Let's start by assigning the class indices.  We happen to know that these are the classes in this data set:

In [None]:
classes = [
    "ambulance",
    "army vehicle",
    "auto rickshaw",
    "bicycle",
    "bus",
    "car",
    "garbagevan",
    "human hauler",
    "minibus",
    "minivan",
    "motorbike",
    "pickup",
    "policecar",
    "rickshaw",
    "scooter",
    "suv",
    "taxi",
    "three wheelers (CNG)",
    "truck",
    "van",
    "wheelbarrow",
]

<div class="alert alert-info" role="alert">
A puzzle for you to consider: If we didn't know that these were the classes in this data set, how would you have found this list?
</div>

**Task 3.4.2:** Generate a dictionary that maps the classes names to their indices.

In [None]:
class_mapping = ...

print(class_mapping)

Let's work out the bounding box transformation "by hand" first.  We'll use the object we saw above as an example.

In [None]:
width = 1200
height = 800
xmin = 833
ymin = 390
xmax = 1087
ymax = 800

**Task 3.4.3:** Compute the center of the bounding box.  We take it to be halfway between the min and max values.  We also need to divide by the width or height as appropriate, to measure it in a fraction of the image size.

In [None]:
x_center = ...
y_center = ...
- - - - -
Problems to work on
1 - In the notebook excerpt, where is the center of the bounding box taken to be?
2 - Reproduce the part of the notebook excerpt starting at "Let's work out" and ending at "the image size.".

Given data
- - - - -
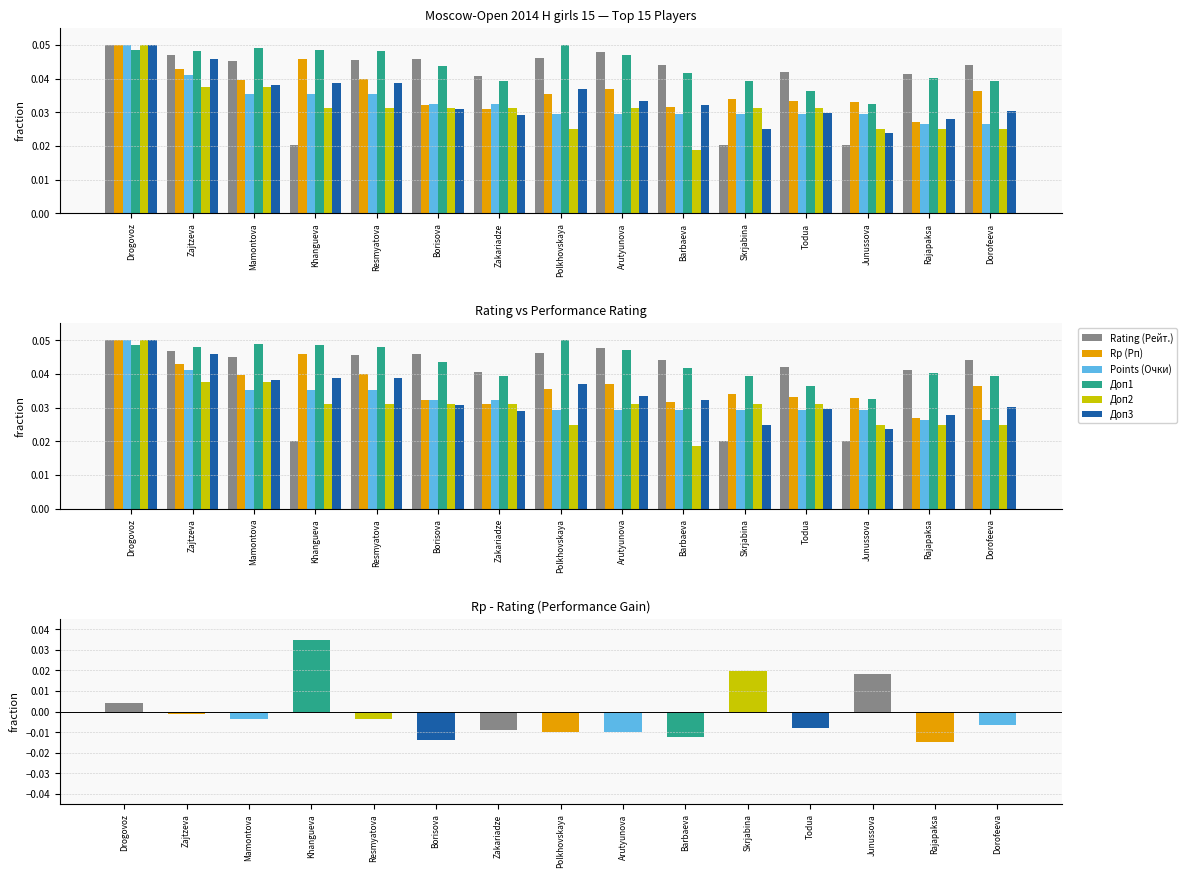

The Points (Очки) series shows 0.0 at Drogovoz. True or false?

False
- - - - -
Per-task answers
1 - Halfway between the min and max values.

2 -
Let's work out the bounding box transformation "by hand" first.  We'll use the object we saw above as an example.

In [None]:
width = 1200
height = 800
xmin = 833
ymin = 390
xmax = 1087
ymax = 800

**Task 3.4.3:** Compute the center of the bounding box.  We take it to be halfway between the min and max values.  We also need to divide by the width or height as appropriate, to measure it in a fraction of the image size.